Because Mr. Easterday was FAA-exempt, US Pack could not use the FAA to enforce the arbitration agreement. That was not the end of the story, however. One of the many questions the Supreme Court’s Circuit City and Concepción decisions left unanswered is whether state arbitration law applies to exempted arbitration agreements or whether the FAA’s preemptive power would also essentially insert the “transportation worker” exemption into state law. In July, 2020, the New Jersey Supreme Court provided the answer for its state. In Arafa v. Health Express Corporation, 243 N.J. 147 (7/14/20), the Court held that even if the workers who signed arbitration agreements and class action waivers were FAA-exempt “transportation workers,” the New Jersey Arbitration Act (NJAA) automatically applied to them. The New Jersey law does not have a parallel “transportation worker” exemption. Id. at 167-168. The New Jersey court also held that the FAA did not preempt the NJAA from taking effect because the U.S. Supreme Court had held the FAA did not “occupy the entire field of arbitration.” Id. at 168-169. Rather, the FAA preempts only those state laws that discriminate against arbitration. Since applying the NJAA to the contract at issue in Arafa did not treat arbitration in a discriminatory manner, the FAA’s preemptive power did not apply. Id.
Since the Arafa holding had made it clear that the NJAA would apply to Mr. Easterday’s agreements, Judge Kugler remanded the case back to the Magistrate Judge so that she could address the plaintiff’s arguments that the arbitration agreement and class action waiver were not enforceable under the NJAA and state contract law. Those arguments included: 1) the agreement did not cover Mr. Easterday’s claims; 2) US Pack was not a signatory to the agreement; and 3) the agreement was unenforceable. Mr. Easterday may have a good chance of invalidating at least the class action waiver. In 2006, the New Jersey Supreme Court had held that a class action waiver in a payday lender contract that also required arbitration of statutory claims was unconscionable and therefore unenforceable. Muhammad v. County Bank of Rehoboth Beach, Delaware, 189 N.J. 1, 22 (2006). Although the Third Circuit Court of Appeals later held that the FAA preempted the Muhammad holding, Litman v. Cellco Partnership, 655 F.3d 225, 230 (3rd Cir. 2011), with the FAA out of the picture in Mr. Easterday’s case, the Muhammad unconscionability analysis applies. The Magistrate Judge will have to decide if Mr. Easterday’s agreement is unconscionable under the four-factor test the Muhammad court used.

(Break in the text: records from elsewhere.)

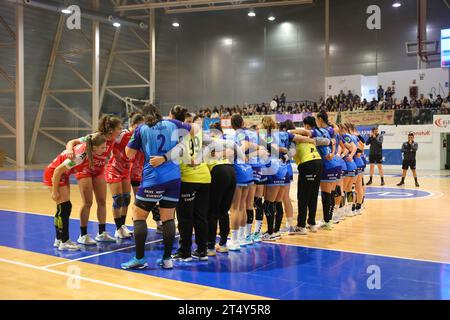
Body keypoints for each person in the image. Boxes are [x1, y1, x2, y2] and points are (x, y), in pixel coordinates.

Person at [121, 104, 192, 270]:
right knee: (168, 218)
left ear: (144, 116)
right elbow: (193, 130)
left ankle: (140, 258)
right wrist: (171, 152)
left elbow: (128, 154)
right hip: (174, 178)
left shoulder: (141, 129)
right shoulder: (173, 124)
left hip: (154, 178)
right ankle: (167, 259)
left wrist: (135, 137)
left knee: (138, 216)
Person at [44, 133, 107, 251]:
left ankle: (58, 239)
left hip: (63, 174)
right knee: (65, 206)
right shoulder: (80, 157)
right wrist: (54, 190)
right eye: (103, 148)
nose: (105, 150)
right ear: (94, 148)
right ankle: (64, 241)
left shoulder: (88, 146)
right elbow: (57, 171)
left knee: (61, 208)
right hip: (55, 174)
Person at [66, 115, 123, 245]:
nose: (121, 131)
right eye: (119, 128)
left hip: (98, 170)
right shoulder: (94, 137)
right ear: (111, 130)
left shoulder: (113, 140)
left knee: (102, 201)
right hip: (84, 169)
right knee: (88, 203)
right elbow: (72, 142)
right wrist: (69, 150)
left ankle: (101, 233)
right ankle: (83, 235)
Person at [105, 113, 145, 239]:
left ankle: (122, 226)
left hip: (126, 171)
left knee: (126, 199)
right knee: (118, 200)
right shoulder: (122, 134)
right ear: (134, 125)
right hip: (115, 169)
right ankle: (117, 228)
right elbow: (106, 138)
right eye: (140, 125)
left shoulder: (140, 137)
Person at [204, 122, 240, 255]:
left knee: (212, 211)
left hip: (218, 171)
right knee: (224, 211)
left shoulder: (209, 140)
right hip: (231, 171)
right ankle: (223, 244)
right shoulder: (227, 141)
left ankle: (210, 247)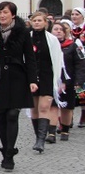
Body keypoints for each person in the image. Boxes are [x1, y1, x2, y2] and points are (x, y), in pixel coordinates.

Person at [0, 1, 37, 170]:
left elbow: (29, 57)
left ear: (13, 15)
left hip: (17, 76)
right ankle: (4, 148)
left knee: (13, 114)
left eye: (5, 12)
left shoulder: (22, 31)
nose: (2, 15)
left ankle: (10, 152)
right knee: (1, 114)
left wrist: (32, 80)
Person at [29, 11, 65, 151]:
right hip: (31, 77)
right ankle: (38, 135)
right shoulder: (28, 37)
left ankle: (41, 140)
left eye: (39, 20)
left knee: (44, 107)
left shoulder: (52, 39)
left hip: (47, 75)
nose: (37, 23)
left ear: (45, 22)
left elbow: (57, 59)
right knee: (34, 108)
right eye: (34, 20)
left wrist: (58, 79)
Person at [52, 22, 85, 140]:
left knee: (67, 107)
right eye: (56, 29)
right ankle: (51, 132)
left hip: (69, 81)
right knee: (52, 106)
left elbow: (80, 64)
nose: (58, 31)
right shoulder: (48, 45)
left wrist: (79, 82)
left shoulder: (72, 46)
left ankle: (65, 129)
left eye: (61, 29)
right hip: (52, 81)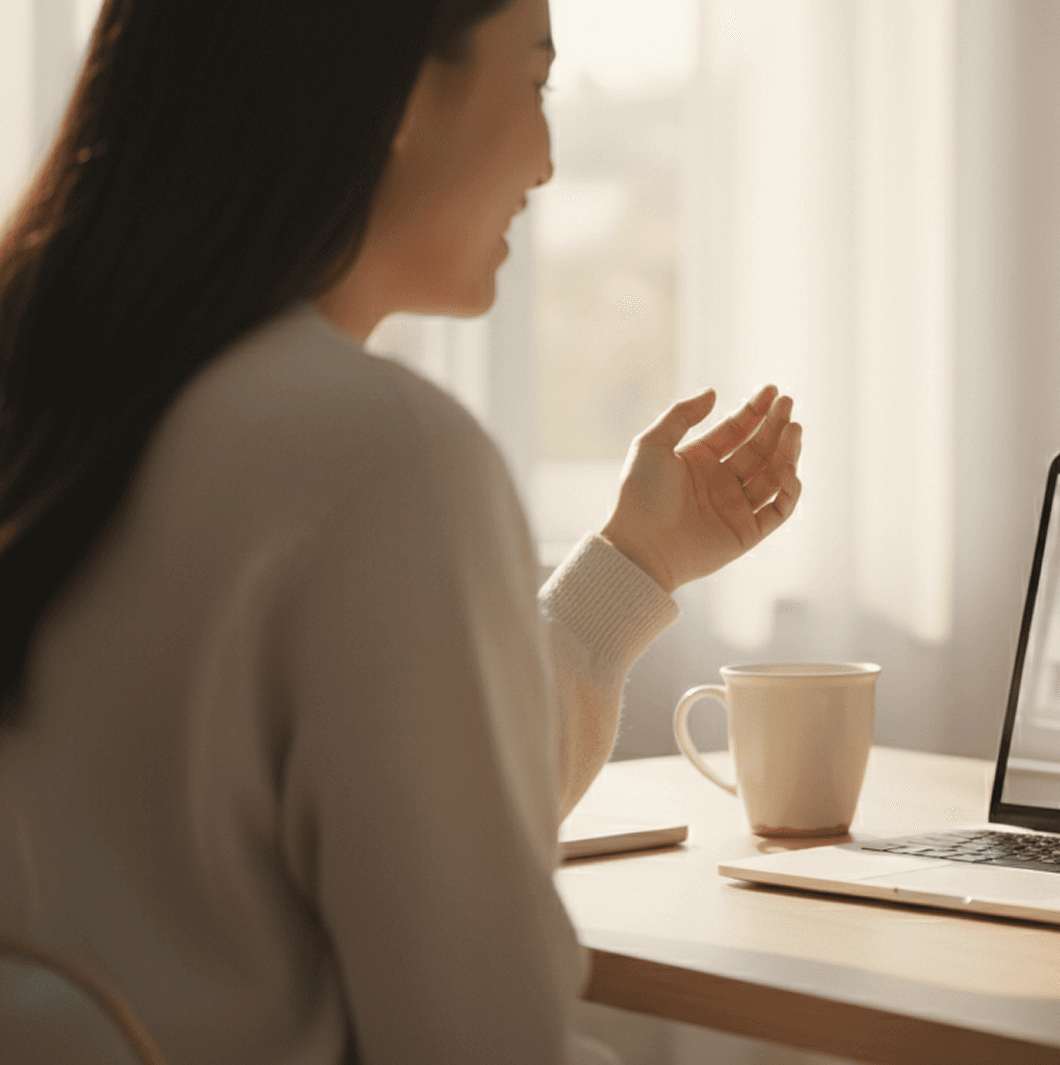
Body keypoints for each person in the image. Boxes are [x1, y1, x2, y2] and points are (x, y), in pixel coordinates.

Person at [0, 1, 798, 1061]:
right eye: (534, 84)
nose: (549, 163)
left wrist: (635, 567)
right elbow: (483, 1037)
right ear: (407, 96)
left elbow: (381, 804)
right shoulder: (376, 448)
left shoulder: (58, 398)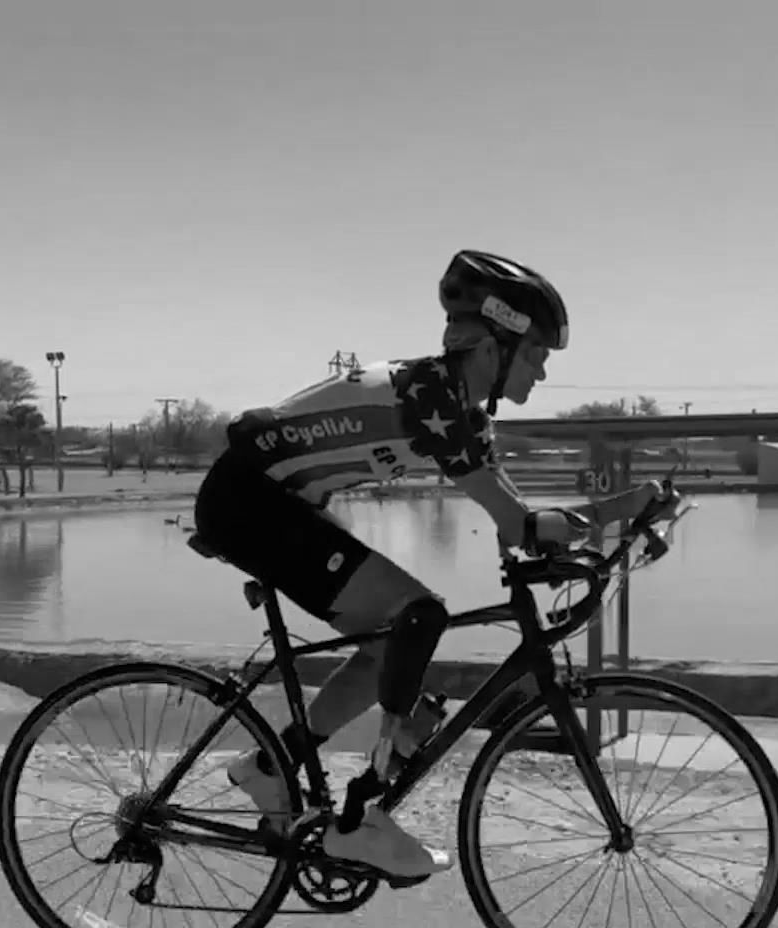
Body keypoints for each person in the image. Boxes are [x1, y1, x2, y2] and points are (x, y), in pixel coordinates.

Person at [191, 249, 663, 880]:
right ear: (495, 347)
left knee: (396, 641)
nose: (542, 375)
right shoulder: (430, 397)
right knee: (415, 616)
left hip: (277, 502)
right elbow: (519, 524)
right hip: (249, 503)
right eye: (537, 356)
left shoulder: (458, 411)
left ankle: (272, 766)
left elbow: (517, 521)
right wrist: (610, 514)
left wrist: (618, 513)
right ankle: (361, 817)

It remains to be seen whether other states will apply their state arbitration statutes to FAA-exempt transportation workers. If they do, each state’s law on enforceability and unconscionability of arbitration agreements, including class action waivers, will come into play. This could lead to a class action waiver or a mandatory arbitration clause being enforceable in one state but not another for the same “transportation worker,” while the same class action waiver or mandatory arbitration clause would be enforceable under the FAA for other workers in the same company who are not deemed to be “transportation workers,” such as clerical support staff. This is yet another example of the consequences of the artificial and ill-defined limit on the FAA § 1 exemption that the Supreme Court created in Circuit City.